Крикливая брань её слышалась повсюду. Не по сердцу был Аграфене затеваемый пир, не нравилось новое дело Кашина. Но ослушаться мужа купчиха не смела и срывала теперь злость на домочадцах. Иногда она принималась беззвучно причитать:
— Господи! За какие грехи караешь? Василий-то на седьмом десятке ума решился! Сколько раз судьбу испытывал, а нынче сам ехать не может, так Никитину товары поверил! Ладно бы кому другому, а то шалому, всезнайцу, книгочею… О господи! Тот и своё после родителя не уберёг, где ж ему чужое смотреть! Дерзок, людей ни во что ставит, почтенных купцов срамит. Прельстил, окаянный! И Олёнку околдовал, не иначе. Всё его высматривает!..
Вспомнив о дочери, Аграфена кликнула её. Никто не отозвался. Аграфена сунулась в Олёнину светелку — пусто. Не было дочери и на дворе. Купчиха переполошилась. Одна из дому сошла! Куда? Зачем? Где видано такое?
Побледнев, Аграфена кликнула старую мамку:
— В церковь беги… Да на ходу платок-то повяжешь! Сыщи, приведи…

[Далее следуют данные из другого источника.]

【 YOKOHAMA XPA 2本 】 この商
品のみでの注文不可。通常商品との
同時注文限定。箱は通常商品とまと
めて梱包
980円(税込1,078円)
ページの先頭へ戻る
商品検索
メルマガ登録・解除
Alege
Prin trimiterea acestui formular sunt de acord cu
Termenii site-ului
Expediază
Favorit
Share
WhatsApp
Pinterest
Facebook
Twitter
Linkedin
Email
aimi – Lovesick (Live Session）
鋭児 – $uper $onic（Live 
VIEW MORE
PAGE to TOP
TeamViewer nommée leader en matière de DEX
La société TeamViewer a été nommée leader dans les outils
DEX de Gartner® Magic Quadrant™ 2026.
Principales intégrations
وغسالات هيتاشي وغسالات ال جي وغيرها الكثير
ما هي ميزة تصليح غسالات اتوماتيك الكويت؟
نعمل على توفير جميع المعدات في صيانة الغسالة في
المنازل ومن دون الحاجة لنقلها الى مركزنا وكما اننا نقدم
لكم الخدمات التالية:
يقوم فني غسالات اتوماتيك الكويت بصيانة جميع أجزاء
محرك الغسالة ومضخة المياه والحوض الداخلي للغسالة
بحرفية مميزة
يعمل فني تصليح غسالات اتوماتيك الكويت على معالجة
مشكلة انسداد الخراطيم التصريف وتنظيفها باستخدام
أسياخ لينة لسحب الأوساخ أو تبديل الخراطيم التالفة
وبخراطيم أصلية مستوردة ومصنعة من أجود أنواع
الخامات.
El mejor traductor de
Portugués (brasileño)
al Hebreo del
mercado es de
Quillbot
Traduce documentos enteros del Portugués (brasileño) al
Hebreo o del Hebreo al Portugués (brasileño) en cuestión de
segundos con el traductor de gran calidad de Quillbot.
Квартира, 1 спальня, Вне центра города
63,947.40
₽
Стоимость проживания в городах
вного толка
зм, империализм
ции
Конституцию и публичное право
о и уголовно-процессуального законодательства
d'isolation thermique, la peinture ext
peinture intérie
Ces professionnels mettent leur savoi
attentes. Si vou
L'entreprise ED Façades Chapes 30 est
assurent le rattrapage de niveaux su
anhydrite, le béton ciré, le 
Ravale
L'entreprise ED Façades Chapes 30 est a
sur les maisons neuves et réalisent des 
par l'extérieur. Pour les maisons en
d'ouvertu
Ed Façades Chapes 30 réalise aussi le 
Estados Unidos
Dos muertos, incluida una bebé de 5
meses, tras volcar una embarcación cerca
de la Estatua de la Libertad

Мамка, охая, заковыляла на улицу.
А Василий Кашин, отпустив Микешина, словно и не слышал домашней кутерьмы. Устав за утро, он сидел в теремке у открытого окна, отдыхал, поглаживая узловатой, ревматической рукой длинную седую бороду, поглядывая на волю.
Кашин был когда-то красив. Старость и скрытый недуг обезобразили купца. Высокий лоб изъели морщины, тонкий нос хищно скрючился, щёки запали. Одни глаза по-прежнему были огромны, но и они потеряли синий блеск.
Василий Кашин ждал Никитина и других купцов, плывущих с ним, чтоб идти за княжеской охранной грамотой.
Он был спокоен. Ему верилось в успех задуманного дела. Нет, не хлебом на севере посылал он торговать Никитина!
За два неурожайных года скупил Кашин много рухляди — и соболей, и горностаев, и лис. Меха лежали в кашинском доме, как говорил хозяин, «до поры». Но пора долго не наступала, и цены на меха не повышались, а всё падали.
Конечно, можно было продать рухлядь тем же Барыковым или на московском рынке, но каждый раз при мысли об этом Василия Кашина брала досада. Слишком малую прибыль получил бы он.
Так всё настойчивей начала осаждать Кашина мысль о торговле на низу Волги, с татарами, или на Хвалыни.
Однако сам он никуда больше не ездил, поручал дела приказчикам или давал товары в долг. Кашин знал, что приказчики воруют, что должники тоже наживаются на его товарах, но мирился с этим, трезво делая скидку на убытки, как, бывало, делал скидки на утруску зерна или порчу сукон, когда ездил торговать сам.
Кашин долго подбирал человека, которому мог бы доверить торговлю мехами на низу, и долго никого не находил. Среди приказчиков его не было грамотных, бывалых людей. Скупать мёд на Клязьме, лён на Сестре, торговать серпами да косами по сёлам или кожами в Новгороде — на такое дело он нашёл бы людей легко. Но такие не годились для торга в татарах или в чужой земле. Тут нужен был человек понаторелый, умный, но только купец, но если придётся — и ратник… Где найти такого? Грамотные гости наперечёт, и все ведут дела от себя, за чужое не возьмутся.
В это время и задумался Кашин о Никитине.
Похоже, что вернулся Никитин в Тверь без алтына в кармане. Ну, дело купеческое, бывает. Дерзок, злобен — и то верно. Озлобишься, как хлеб изо рта вырвут.
Зато Афанасий Никитин в грамоте заткнёт за пояс любого дьяка, осрамил однажды в споре игумена Преображенского монастыря — об этом с удовольствием, похохатывая, твердила вся торговая Тверь,— выучил татарский и немецкий языки, силён, смел, умеет владеть и пищалью и саблей.
В девятнадцать лет Афанасий первый раз ходил с отцом в Ригу. На обратном пути на русский караван напали варяги. Купцы отбились и ушли. Уже тогда Никитин показал себя, дрался, раненный, до конца, потерял много крови и после еле отлежался…
На такого купца можно было положиться.
Всё взвесив и рассудив, Кашин и позвал к себе Афанасия. Речь повёл тонкую. О дружбе с отцом помянул, о делах расспросил, посетовал на людскую чёрствость, поинтересовался, не думает ли в торг идти.
Никитин скрывать своих намёток не стал. Верно. Ищет товару в долг.
Кашин повздыхал, потом, словно жалко ему Никитина было очень, поскрёб в затылке:
— Дал бы я тебе товару, и случай подходящий есть в Сарай плыть. Из Москвы, слышь, посол шемаханский вскоре к себе пойдёт, с ним без опаски бы ты ехал, да не знаю, срядимся ли?
Деваться Никитину было некуда. Кашин накинул на соболей и на бель по двадцать пять рублей с сорока сверх московских цен, дорого взял и за векшу и за корсака.